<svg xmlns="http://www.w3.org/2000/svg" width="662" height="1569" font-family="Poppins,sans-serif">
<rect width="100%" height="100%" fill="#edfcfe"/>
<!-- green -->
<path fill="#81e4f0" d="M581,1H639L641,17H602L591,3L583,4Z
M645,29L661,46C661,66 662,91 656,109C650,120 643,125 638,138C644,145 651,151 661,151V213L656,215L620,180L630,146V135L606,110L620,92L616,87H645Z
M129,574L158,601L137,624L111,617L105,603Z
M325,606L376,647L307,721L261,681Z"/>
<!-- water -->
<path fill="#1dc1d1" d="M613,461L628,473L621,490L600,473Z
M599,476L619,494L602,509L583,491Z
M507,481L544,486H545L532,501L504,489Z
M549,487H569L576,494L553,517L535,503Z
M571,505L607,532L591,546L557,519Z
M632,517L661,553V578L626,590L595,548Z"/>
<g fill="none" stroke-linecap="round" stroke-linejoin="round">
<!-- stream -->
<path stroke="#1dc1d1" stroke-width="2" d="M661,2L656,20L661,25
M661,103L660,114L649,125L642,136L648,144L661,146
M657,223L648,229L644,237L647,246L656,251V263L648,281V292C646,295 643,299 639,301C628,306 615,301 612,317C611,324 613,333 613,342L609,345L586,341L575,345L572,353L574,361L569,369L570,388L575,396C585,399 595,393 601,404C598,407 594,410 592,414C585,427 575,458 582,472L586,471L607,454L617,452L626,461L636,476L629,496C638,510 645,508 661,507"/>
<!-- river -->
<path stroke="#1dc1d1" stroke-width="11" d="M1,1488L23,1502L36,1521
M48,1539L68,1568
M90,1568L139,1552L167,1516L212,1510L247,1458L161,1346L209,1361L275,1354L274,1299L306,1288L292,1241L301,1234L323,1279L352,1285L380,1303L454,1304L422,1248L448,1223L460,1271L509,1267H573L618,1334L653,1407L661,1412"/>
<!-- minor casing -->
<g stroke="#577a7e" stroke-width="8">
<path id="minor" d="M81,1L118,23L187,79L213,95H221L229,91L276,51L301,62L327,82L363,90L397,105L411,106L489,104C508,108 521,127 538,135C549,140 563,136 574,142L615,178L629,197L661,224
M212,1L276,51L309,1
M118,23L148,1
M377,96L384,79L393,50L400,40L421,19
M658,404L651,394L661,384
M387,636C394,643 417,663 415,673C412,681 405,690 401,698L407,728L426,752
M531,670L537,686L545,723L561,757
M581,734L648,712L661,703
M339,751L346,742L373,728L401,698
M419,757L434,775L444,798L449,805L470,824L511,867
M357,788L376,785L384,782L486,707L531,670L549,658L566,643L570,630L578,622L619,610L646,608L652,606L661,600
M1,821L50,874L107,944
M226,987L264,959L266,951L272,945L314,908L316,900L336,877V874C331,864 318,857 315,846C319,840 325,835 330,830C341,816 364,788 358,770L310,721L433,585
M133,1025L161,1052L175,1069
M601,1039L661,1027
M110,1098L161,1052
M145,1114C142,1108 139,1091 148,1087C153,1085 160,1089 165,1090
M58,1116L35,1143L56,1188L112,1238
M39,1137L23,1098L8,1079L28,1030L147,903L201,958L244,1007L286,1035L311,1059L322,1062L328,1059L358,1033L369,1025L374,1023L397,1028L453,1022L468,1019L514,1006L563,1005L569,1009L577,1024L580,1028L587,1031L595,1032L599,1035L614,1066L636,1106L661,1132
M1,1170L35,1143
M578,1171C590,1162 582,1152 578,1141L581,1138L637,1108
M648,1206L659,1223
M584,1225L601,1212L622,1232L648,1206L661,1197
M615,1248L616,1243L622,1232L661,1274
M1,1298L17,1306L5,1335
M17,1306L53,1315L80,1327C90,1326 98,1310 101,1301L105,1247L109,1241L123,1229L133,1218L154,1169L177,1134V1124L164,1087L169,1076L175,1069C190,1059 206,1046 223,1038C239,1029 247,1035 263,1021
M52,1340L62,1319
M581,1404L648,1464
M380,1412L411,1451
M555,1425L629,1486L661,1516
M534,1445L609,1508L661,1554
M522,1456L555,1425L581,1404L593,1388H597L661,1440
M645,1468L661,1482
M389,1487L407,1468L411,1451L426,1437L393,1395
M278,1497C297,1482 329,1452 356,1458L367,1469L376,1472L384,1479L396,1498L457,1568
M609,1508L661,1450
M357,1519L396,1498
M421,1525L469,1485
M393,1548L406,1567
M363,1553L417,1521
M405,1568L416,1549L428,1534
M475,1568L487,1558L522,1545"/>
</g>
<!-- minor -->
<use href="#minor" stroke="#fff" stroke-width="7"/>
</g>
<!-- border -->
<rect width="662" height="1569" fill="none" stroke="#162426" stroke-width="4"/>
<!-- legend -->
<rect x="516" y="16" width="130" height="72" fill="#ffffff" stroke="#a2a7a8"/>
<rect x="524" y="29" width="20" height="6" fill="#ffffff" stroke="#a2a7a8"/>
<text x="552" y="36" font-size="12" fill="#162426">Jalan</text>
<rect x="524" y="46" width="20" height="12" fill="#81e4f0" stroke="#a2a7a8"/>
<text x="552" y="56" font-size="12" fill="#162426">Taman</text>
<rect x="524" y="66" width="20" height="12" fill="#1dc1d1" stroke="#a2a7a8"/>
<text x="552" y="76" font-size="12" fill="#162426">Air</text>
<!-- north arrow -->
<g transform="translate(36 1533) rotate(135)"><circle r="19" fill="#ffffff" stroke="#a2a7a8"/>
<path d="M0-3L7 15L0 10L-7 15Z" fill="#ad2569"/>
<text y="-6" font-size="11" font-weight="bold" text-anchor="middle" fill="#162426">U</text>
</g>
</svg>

◆ **Task description**
Repeat each entry above, matching every line exactly.

◆ **Result of the exercise**
<svg xmlns="http://www.w3.org/2000/svg" width="662" height="1569" font-family="Poppins,sans-serif">
<rect width="100%" height="100%" fill="#edfcfe"/>
<!-- green -->
<path fill="#81e4f0" d="M581,1H639L641,17H602L591,3L583,4Z
M645,29L661,46C661,66 662,91 656,109C650,120 643,125 638,138C644,145 651,151 661,151V213L656,215L620,180L630,146V135L606,110L620,92L616,87H645Z
M129,574L158,601L137,624L111,617L105,603Z
M325,606L376,647L307,721L261,681Z"/>
<!-- water -->
<path fill="#1dc1d1" d="M613,461L628,473L621,490L600,473Z
M599,476L619,494L602,509L583,491Z
M507,481L544,486H545L532,501L504,489Z
M549,487H569L576,494L553,517L535,503Z
M571,505L607,532L591,546L557,519Z
M632,517L661,553V578L626,590L595,548Z"/>
<g fill="none" stroke-linecap="round" stroke-linejoin="round">
<!-- stream -->
<path stroke="#1dc1d1" stroke-width="2" d="M661,2L656,20L661,25
M661,103L660,114L649,125L642,136L648,144L661,146
M657,223L648,229L644,237L647,246L656,251V263L648,281V292C646,295 643,299 639,301C628,306 615,301 612,317C611,324 613,333 613,342L609,345L586,341L575,345L572,353L574,361L569,369L570,388L575,396C585,399 595,393 601,404C598,407 594,410 592,414C585,427 575,458 582,472L586,471L607,454L617,452L626,461L636,476L629,496C638,510 645,508 661,507"/>
<!-- river -->
<path stroke="#1dc1d1" stroke-width="11" d="M1,1488L23,1502L36,1521
M48,1539L68,1568
M90,1568L139,1552L167,1516L212,1510L247,1458L161,1346L209,1361L275,1354L274,1299L306,1288L292,1241L301,1234L323,1279L352,1285L380,1303L454,1304L422,1248L448,1223L460,1271L509,1267H573L618,1334L653,1407L661,1412"/>
<!-- minor casing -->
<g stroke="#577a7e" stroke-width="8">
<path id="minor" d="M81,1L118,23L187,79L213,95H221L229,91L276,51L301,62L327,82L363,90L397,105L411,106L489,104C508,108 521,127 538,135C549,140 563,136 574,142L615,178L629,197L661,224
M212,1L276,51L309,1
M118,23L148,1
M377,96L384,79L393,50L400,40L421,19
M658,404L651,394L661,384
M387,636C394,643 417,663 415,673C412,681 405,690 401,698L407,728L426,752
M531,670L537,686L545,723L561,757
M581,734L648,712L661,703
M339,751L346,742L373,728L401,698
M419,757L434,775L444,798L449,805L470,824L511,867
M357,788L376,785L384,782L486,707L531,670L549,658L566,643L570,630L578,622L619,610L646,608L652,606L661,600
M1,821L50,874L107,944
M226,987L264,959L266,951L272,945L314,908L316,900L336,877V874C331,864 318,857 315,846C319,840 325,835 330,830C341,816 364,788 358,770L310,721L433,585
M133,1025L161,1052L175,1069
M601,1039L661,1027
M110,1098L161,1052
M145,1114C142,1108 139,1091 148,1087C153,1085 160,1089 165,1090
M58,1116L35,1143L56,1188L112,1238
M39,1137L23,1098L8,1079L28,1030L147,903L201,958L244,1007L286,1035L311,1059L322,1062L328,1059L358,1033L369,1025L374,1023L397,1028L453,1022L468,1019L514,1006L563,1005L569,1009L577,1024L580,1028L587,1031L595,1032L599,1035L614,1066L636,1106L661,1132
M1,1170L35,1143
M578,1171C590,1162 582,1152 578,1141L581,1138L637,1108
M648,1206L659,1223
M584,1225L601,1212L622,1232L648,1206L661,1197
M615,1248L616,1243L622,1232L661,1274
M1,1298L17,1306L5,1335
M17,1306L53,1315L80,1327C90,1326 98,1310 101,1301L105,1247L109,1241L123,1229L133,1218L154,1169L177,1134V1124L164,1087L169,1076L175,1069C190,1059 206,1046 223,1038C239,1029 247,1035 263,1021
M52,1340L62,1319
M581,1404L648,1464
M380,1412L411,1451
M555,1425L629,1486L661,1516
M534,1445L609,1508L661,1554
M522,1456L555,1425L581,1404L593,1388H597L661,1440
M645,1468L661,1482
M389,1487L407,1468L411,1451L426,1437L393,1395
M278,1497C297,1482 329,1452 356,1458L367,1469L376,1472L384,1479L396,1498L457,1568
M609,1508L661,1450
M357,1519L396,1498
M421,1525L469,1485
M393,1548L406,1567
M363,1553L417,1521
M405,1568L416,1549L428,1534
M475,1568L487,1558L522,1545"/>
</g>
<!-- minor -->
<use href="#minor" stroke="#fff" stroke-width="7"/>
</g>
<!-- border -->
<rect width="662" height="1569" fill="none" stroke="#162426" stroke-width="4"/>
<!-- legend -->
<rect x="516" y="16" width="130" height="72" fill="#ffffff" stroke="#a2a7a8"/>
<rect x="524" y="29" width="20" height="6" fill="#ffffff" stroke="#a2a7a8"/>
<text x="552" y="36" font-size="12" fill="#162426">Jalan</text>
<rect x="524" y="46" width="20" height="12" fill="#81e4f0" stroke="#a2a7a8"/>
<text x="552" y="56" font-size="12" fill="#162426">Taman</text>
<rect x="524" y="66" width="20" height="12" fill="#1dc1d1" stroke="#a2a7a8"/>
<text x="552" y="76" font-size="12" fill="#162426">Air</text>
<!-- north arrow -->
<g transform="translate(36 1533) rotate(135)"><circle r="19" fill="#ffffff" stroke="#a2a7a8"/>
<path d="M0-3L7 15L0 10L-7 15Z" fill="#ad2569"/>
<text y="-6" font-size="11" font-weight="bold" text-anchor="middle" fill="#162426">U</text>
</g>
</svg>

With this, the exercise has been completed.